Table 3. Ablation study of our key components. DRB : dimension reduction block, RSM : ROI attentive skip connection module, RJD : ROI attentive joint discriminator.
Table 4. Results on the effectiveness of ROI-based attention in RSM and ROI attentive joint discriminator.

4.5 Ablation Study

We conduct an ablation study on RA-HVED with U-HVED as the baseline. In Table 3, we compare the methods using the average Dice score for all possible subsets of input modalities on the BraTS dataset. First, we confirm the effect of adding DRB to U-HVED when comparing (1) with (2). In Method (2), the dimension of the shared representation is decreased compared to (1), but the average Dice scores are similar. In method (3), RSM improves overall segmentation performance including enhancing tumor. In particular, the segmentation performance in enhancing tumor region is further improved because attention is imposed using segmentation features. Finally, in (4), an ROI attentive joint discriminator is added to (3) to provide stronger constraints to the ROI in the image reconstruction. The ROI attentive module is added to improve the segmentation performance in all tumor regions and achieve the highest Dice score in most scenarios with missing modalities. In particular, the average Dice increases by 4.5\(\%\) for (2) in the enhancing tumor. This shows that the proposed key components of RA-HVED efficiently learn the multi-scale shared representations.

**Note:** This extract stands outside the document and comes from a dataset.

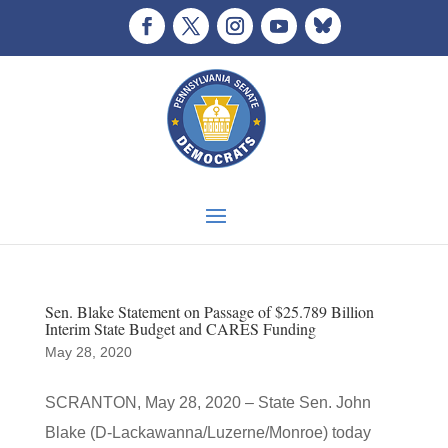
Sen. Blake Statement on Passage of $25.789 Billion
Interim State Budget and CARES Funding
May 28, 2020
SCRANTON, May 28, 2020 – State Sen. John
Blake (D-Lackawanna/Luzerne/Monroe) today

In Table 4, we conduct experiments to prove the effect of ROI-based attention in RSM and ROI attentive joint discriminator. First, spatial-wise attention is applied to encoder features without the intervention of segmentation features in RSM (spatial attention in Table 4). Next, the joint discriminator replaces the ROI attentive joint discriminator (joint discriminator in Table 4). Both models achieve lower segmentation performance than RA-HVED. This indicates that ROI-based attention is important for learning segmentation-relevant shared representations.

5 Conclusion

In this study, we propose a novel and robust multimodal segmentation method that can function effectively when there are missing modalities. Our model efficiently learns segmentation-relevant shared representations through ROI attentive skip connection and joint adversarial learning that constrains the ROI in modality completion. We validate our method on a brain tumor and a stroke lesion dataset. Experimental results show that the proposed method outperforms previous segmentation methods on missing modalities. Moreover, we demonstrate the effectiveness of our key components in an ablation study. Our method can be applied to improve the clinical workflow that requires multimodal images.